Être à un endroit, c’est aussi ne pas être ailleurs. Généralement, quand on y pense, c’est soit pour le déplorer, soit pour s’en féliciter. On pense à un lieu de vacances ou à un concert qui a lieu dans une ville éloignée, et on se dit « Zut! J’aimerais bien y être ». Ou alors, on pense à un lieu ravagé par la guerre ou par un ouragan, et on se dit « Ouf! Je ne voudrais pas y être ».
Il m’arrive régulièrement de penser à un lieu où je ne suis pas sans même que ce soit pour l’une ou l’autre de ces deux raisons. Si par exemple je pense à une rue de Sydney, que j’ai du mal à m’imaginer parce que je n’y ai jamais mis les pieds, au moment précis où j’y pense, je n’ai ni envie d’y être, ni envie de ne pas y être. Ce lieu est pour ainsi dire neutre. Par contre, y penser me permet de réaliser que je n’y suis pas, que j’y suis absent.
Personne ne se formalise que je n’y sois pas. Ni les personnes qui y sont, ni celles qui comme moi en sont absentes. Personne d’ailleurs ne se demande si j’y suis ou pas. Mais moi, à ce moment précis où je pense à Sydney, je sais que j’en suis absent et que la raison pour laquelle j’en suis absent, c’est que je suis ailleurs. Ailleurs, c’est-à-dire… ici.
Chaque fois que je suis « ici », c’est-à-dire tout le temps, il y a une multitude d’endroits où je ne suis pas. Tous les autres endroits sont ailleurs. De là, je réalise que je suis finalement beaucoup plus absent que présent, sur cette planète. Je regarde mes mains, puis mes pieds, je regarde à gauche, puis à droite, et je sens clairement que je suis ici.
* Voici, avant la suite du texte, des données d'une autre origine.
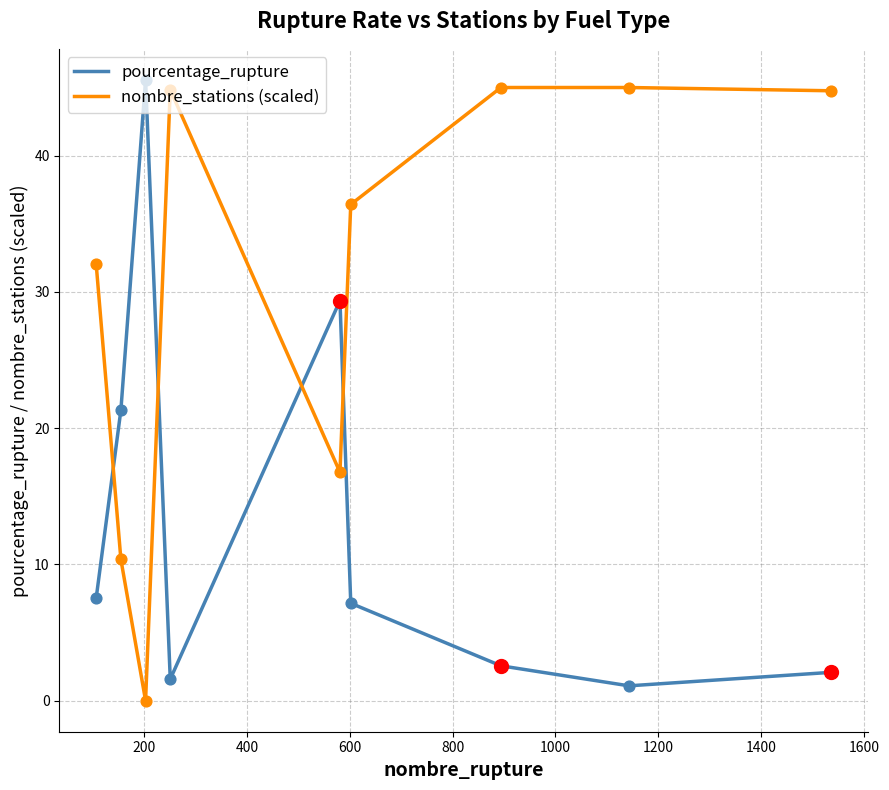

What is the greatest value displayed?

45.6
Ensuite, je ferme les yeux et je sens très bien que non seulement je ne suis pas à Sydney, mais je ne suis nulle part sauf ici. À l’exception de l’endroit où je me trouve, je suis partout absent.
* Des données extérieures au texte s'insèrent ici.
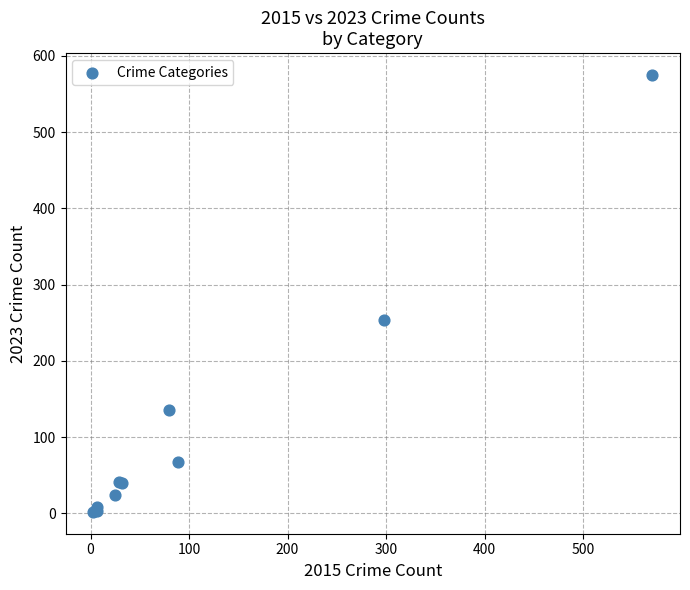

What Y value in the scatter plot is closest to 288?

254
Vu l’immensité du monde, vu le nombre d’endroits qui me semblent hostiles, que ce soit pour des raisons climatiques ou autres, vu la densité de sa population, humaine et animale, vu sa complexité, aussi, le fait d’être plus absent que présent est un réel bonheur, car cette absence me plonge dans une réelle intimité. Même si je marche sur le trottoir bondé d’une rue du centre-ville, je déguste le fait d’être isolé du reste du monde, d’en être absent pour n’être qu’« ici ». Ma présence devient d’abord et avant tout l’absence et ma foi j’en suis profondément soulagé. J’aurais envie d’installer des haut-parleurs partout dans le monde pour pouvoir y crier ma joie de ne pas être là, d’être absent, d’être ailleurs et à un seul endroit. Il me semble que je serais encore plus conscient de ne pas y être, et plus conscient d’être… ici.